Movie Review: True Grit (2010)

I confess at the outset to having never disliked a Coen Brothers film. From their 1987 debut Blood Simple through such triumphs as O Brother Where Art Thou, and culminating with last year’s exquisite masterpiece A Serious Man, the Coen brothers have always seemed to have all the answers, even for questions the rest of us might not have thought to ask. This being said, True Grit struck me as something of an underperformer—at least when measured against such lofty standards.



Haley Steinfeld is Matti Ross, the sage and precocious teenaged daughter of a man killed by his hired hand Tom Chaney during a cattle-drive. Despairing of the likelihood of independent justice, Ross seeks out the one-eyed, alcoholic, amusingly matter-of-fact Rooster Cogburn, played by Jeff Bridges. Ross intends Cogburn to track Chaney into Indian territory with her in tow—despite the fact that Ross herself is only fourteen years old. But before they can depart they are joined in the search by Matt Damon’s Ranger LaBoeuf, tasked with apprehending and extraditing Chaney to Texas for a completely different crime.

A series of fragile partnerships form and disintegrate among the three, in due course airing a wide array of mutual antagonisms. Above all is the deportment of Josh Brolin’s Tom Chaney, whom Cogburn stands to benefit from killing for Ross, and whom LaBoeuf stands to benefit from bringing back alive to stand trial in Texas.

The western genre is at its root a linear one: good guys are good; bad guys are bad; people ride their horses in straight lines and shoot straight when they get there. For this reason I’ve always found myself most impressed by westerns that are unafraid to take big chances—and this is where True Grit lets its audience down: Make a list of the six things that you suppose might happen to our unhappy trio out there on the wrong side of that river, and you’ll pretty-much end up right. Contrast this with, say, Unforgiven, in which the would-be hero is an unremediated mass murderer, his ersatz ring-leader is a lying braggart, and the chief rival is driven from town while the hero is off-camera with the flu.

Everywhere chances for such complexity exist in True Grit, they pass unexploited. Some might argue that the Coen brothers were constrained by the remake-status of the project, but this only removes the question to the wider theater of why they chose this particular movie to remake in the first place, and anyway doesn’t excuse many of the specific choices they made. Even the cinematography felt surprisingly clamped-down and unimaginative, with two of the scenes in the supposedly boundless Indian Country pretty obviously taking place in the same back corner of some sagey woodland, shot from opposite directions.

None of which is to say that this film shouldn’t be seen, since skipping it would deprive the film-lover of one of the great leading performances in recent memory in Hailey Steinfeld’s Matty Ross. Confronted with a script in which her character’s knee-jerk reliance on bookish repartee could easily have devolved into caricature, Steinfeld instead brings a warmth and multidimensionality to the role, contrasting the rigid dialogue with emotive gestures and child-like expression. The effect is to snap us back each time to Ross’ youthful status, galling us with our own parental instinct to see her delivered to safety, with or without the vengeance for which she’s traveled so dangerously far from home.

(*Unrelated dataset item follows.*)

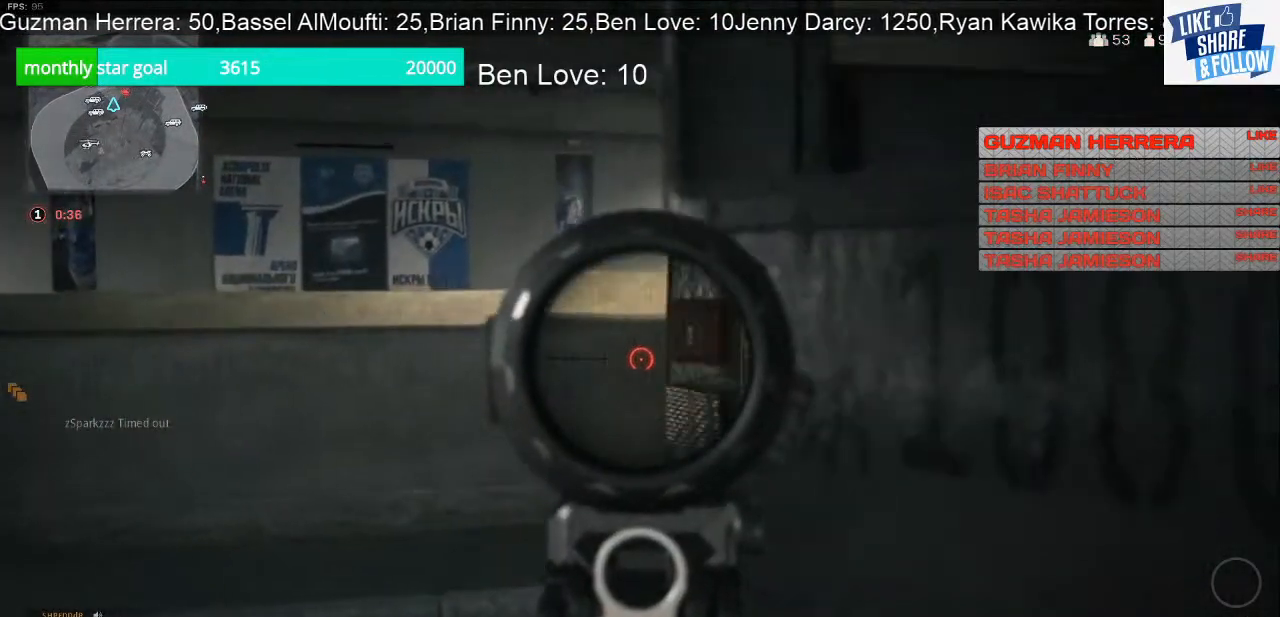
{"buttons": ["L2"], "left_stick": "left", "right_stick": "right", "events": []}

I began this review by confessing my admiration for the Coen brothers, and so at the end it seems fitting to acknowledge the trap that such admiration brings, in elevated expectations. The problem here isn’t that True Grit is not a good movie, as much as it is a good movie, crafted by virtuoso hands. And in a world cohabited by films like Inception and The Departed and The Day the Earth Stood Still, a good movie that could’ve been better is surely a good problem to have.

The Key Grip gives True Grit three bald heads out of five.